Exercise ▸ Scan the records for the word "Limited". Report each line where it occurs.

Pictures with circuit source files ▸
################

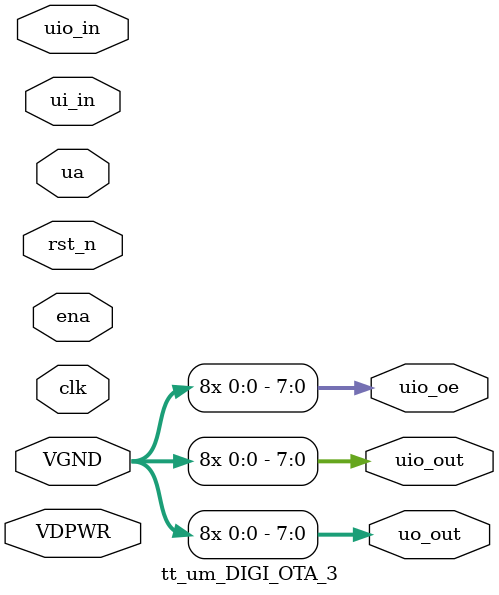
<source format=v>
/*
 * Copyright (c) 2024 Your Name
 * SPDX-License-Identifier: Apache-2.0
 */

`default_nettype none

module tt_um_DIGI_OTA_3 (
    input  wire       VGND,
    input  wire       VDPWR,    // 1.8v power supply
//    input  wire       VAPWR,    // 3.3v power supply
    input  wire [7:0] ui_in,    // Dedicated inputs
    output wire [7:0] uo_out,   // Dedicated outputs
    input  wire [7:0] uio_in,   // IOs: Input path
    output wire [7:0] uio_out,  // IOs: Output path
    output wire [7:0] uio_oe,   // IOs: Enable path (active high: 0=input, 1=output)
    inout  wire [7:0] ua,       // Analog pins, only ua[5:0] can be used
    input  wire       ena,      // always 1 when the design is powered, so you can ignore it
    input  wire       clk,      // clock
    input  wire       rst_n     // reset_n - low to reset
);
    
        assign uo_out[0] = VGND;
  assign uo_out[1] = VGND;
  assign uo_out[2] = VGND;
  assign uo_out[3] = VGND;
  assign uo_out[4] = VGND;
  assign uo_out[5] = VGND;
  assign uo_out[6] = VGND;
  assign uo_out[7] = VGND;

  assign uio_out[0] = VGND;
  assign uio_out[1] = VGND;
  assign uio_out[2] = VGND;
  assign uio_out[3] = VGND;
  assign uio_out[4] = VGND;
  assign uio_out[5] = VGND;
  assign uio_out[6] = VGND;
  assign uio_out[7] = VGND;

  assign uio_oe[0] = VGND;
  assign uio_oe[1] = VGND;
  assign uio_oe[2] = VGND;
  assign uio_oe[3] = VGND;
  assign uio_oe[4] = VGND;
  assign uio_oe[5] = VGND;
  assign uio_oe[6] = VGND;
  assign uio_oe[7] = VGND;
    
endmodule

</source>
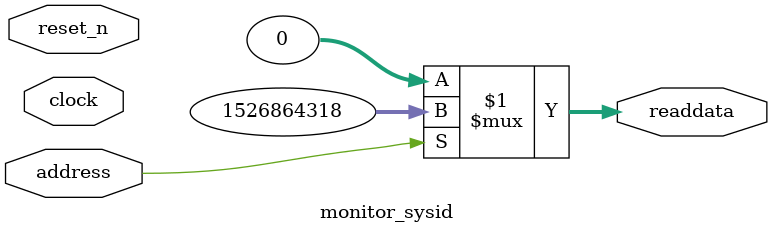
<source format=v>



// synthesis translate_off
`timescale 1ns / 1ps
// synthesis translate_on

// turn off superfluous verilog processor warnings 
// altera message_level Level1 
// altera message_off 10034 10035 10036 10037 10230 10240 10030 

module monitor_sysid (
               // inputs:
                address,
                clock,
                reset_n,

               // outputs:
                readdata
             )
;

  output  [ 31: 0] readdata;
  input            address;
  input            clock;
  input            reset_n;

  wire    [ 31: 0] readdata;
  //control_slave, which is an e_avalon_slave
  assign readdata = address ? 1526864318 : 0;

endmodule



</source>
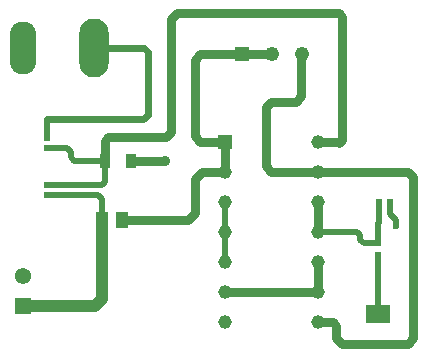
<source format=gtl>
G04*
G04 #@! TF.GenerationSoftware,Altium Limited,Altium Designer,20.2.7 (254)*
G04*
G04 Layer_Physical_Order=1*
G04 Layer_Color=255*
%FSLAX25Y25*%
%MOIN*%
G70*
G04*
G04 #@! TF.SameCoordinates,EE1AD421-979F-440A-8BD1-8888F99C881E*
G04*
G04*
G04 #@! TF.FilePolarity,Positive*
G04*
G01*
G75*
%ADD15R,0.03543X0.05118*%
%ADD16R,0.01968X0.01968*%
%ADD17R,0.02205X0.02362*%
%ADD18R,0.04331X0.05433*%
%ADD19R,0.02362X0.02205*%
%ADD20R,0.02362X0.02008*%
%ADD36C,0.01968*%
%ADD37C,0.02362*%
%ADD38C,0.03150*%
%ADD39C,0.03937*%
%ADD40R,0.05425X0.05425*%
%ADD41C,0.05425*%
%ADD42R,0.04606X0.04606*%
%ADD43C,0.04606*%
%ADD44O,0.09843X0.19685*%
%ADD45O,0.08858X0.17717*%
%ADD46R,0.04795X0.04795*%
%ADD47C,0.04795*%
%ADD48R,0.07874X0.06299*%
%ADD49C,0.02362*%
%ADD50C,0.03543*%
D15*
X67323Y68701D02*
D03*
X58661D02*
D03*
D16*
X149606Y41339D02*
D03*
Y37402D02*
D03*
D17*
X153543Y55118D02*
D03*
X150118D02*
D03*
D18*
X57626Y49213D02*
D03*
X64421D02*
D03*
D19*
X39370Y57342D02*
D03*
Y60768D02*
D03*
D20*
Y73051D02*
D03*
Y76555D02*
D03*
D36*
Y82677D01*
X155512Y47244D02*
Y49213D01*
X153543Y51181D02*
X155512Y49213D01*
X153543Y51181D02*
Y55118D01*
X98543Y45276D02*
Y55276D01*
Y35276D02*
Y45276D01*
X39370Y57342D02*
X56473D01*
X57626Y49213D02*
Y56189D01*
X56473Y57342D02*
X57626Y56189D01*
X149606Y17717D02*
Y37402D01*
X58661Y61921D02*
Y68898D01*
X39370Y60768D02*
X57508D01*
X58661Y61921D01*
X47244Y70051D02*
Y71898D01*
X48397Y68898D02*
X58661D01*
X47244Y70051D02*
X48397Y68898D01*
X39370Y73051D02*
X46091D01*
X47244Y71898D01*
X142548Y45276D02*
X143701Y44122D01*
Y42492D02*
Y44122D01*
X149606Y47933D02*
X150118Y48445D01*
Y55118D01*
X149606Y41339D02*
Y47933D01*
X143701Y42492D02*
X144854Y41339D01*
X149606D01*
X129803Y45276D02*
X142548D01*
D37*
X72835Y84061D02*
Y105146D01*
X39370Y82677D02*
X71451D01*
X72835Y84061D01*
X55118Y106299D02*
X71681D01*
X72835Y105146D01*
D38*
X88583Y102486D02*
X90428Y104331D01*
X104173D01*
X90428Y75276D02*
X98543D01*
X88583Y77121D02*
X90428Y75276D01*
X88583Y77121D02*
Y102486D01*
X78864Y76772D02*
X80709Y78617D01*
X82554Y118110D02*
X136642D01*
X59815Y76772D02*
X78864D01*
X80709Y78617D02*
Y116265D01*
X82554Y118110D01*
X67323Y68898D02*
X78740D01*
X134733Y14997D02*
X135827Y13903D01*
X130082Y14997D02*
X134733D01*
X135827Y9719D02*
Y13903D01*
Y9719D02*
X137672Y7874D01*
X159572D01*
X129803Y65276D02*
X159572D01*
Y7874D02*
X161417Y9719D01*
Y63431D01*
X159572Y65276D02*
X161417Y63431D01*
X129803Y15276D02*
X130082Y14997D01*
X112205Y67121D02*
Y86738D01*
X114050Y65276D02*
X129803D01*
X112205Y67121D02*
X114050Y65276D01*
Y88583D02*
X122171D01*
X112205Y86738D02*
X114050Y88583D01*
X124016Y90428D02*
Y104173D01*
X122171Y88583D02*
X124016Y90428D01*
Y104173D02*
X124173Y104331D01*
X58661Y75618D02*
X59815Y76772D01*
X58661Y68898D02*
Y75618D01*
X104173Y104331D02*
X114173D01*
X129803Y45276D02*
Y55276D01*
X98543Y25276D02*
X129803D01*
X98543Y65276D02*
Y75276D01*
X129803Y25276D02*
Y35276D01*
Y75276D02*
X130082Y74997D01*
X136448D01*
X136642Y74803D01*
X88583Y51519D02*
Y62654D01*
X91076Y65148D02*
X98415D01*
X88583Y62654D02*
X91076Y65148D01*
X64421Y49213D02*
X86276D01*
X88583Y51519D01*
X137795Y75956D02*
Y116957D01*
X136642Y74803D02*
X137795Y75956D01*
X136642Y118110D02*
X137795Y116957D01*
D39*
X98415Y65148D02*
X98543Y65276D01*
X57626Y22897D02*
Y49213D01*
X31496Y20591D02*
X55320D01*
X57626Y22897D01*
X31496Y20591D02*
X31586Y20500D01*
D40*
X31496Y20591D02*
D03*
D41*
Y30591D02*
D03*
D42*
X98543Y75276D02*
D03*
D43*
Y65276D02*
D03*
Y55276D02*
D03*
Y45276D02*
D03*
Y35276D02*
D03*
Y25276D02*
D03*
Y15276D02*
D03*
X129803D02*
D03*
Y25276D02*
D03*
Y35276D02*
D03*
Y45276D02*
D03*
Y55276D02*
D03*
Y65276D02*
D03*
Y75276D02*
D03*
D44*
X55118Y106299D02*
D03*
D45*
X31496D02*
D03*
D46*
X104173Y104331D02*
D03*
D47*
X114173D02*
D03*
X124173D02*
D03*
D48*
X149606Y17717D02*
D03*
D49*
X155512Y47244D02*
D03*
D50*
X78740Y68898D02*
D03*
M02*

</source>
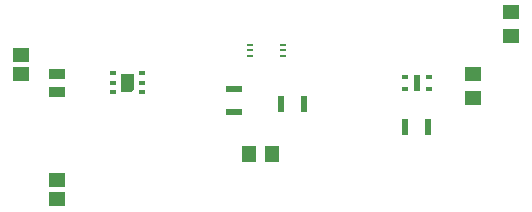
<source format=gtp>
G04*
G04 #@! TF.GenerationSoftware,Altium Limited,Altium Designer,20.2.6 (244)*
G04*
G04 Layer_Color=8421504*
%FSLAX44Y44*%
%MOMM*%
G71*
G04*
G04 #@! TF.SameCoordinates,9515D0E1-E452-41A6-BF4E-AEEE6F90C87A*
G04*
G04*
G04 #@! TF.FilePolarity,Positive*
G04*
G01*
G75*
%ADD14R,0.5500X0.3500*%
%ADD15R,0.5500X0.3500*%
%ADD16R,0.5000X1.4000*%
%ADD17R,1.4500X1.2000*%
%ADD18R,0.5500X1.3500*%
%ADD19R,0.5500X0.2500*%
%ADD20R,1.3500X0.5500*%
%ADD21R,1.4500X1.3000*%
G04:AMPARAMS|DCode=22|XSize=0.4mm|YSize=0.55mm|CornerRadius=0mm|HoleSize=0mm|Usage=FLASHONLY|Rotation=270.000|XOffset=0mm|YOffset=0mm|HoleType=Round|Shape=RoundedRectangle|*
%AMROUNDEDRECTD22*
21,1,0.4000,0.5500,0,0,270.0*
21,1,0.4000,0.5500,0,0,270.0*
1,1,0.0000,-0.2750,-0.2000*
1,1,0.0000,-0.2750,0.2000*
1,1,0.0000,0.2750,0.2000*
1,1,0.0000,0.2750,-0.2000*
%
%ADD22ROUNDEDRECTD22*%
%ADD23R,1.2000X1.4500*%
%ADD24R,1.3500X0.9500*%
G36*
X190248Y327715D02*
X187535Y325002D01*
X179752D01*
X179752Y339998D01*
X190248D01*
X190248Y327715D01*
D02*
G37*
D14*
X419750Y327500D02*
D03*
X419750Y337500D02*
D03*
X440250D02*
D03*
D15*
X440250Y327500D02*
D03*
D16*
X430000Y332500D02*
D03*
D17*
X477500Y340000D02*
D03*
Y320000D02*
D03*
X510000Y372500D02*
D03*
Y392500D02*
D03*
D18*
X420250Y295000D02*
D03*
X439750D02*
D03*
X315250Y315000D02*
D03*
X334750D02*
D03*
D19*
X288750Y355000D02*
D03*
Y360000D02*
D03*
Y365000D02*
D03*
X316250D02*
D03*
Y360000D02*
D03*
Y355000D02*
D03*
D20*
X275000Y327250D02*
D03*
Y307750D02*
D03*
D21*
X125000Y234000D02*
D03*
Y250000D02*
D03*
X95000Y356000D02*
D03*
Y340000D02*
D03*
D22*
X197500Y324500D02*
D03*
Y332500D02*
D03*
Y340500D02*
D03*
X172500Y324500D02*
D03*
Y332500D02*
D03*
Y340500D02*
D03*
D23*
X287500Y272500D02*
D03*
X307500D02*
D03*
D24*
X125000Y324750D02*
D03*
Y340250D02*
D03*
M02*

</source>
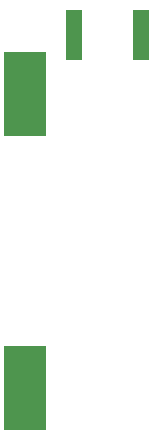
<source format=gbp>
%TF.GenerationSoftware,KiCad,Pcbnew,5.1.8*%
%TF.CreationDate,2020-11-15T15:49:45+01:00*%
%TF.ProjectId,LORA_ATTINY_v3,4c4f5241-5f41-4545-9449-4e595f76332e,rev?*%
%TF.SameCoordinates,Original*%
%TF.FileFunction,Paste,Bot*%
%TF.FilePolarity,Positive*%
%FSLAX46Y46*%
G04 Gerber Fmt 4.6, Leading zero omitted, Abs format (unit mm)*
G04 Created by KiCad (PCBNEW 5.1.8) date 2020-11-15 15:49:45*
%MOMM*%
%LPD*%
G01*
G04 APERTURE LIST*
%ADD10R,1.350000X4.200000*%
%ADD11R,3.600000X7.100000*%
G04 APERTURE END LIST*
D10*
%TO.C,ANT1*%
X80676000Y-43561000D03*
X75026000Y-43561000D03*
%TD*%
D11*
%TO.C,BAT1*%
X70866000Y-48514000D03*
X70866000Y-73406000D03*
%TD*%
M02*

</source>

################

Written solution ▸
G04 #@! TF.GenerationSoftware,Altium Limited,Altium Designer,20.2.7 (254)*
G04 #@! TF.GenerationSoftware,Altium Limited,Altium Designer,20.2.6 (244)*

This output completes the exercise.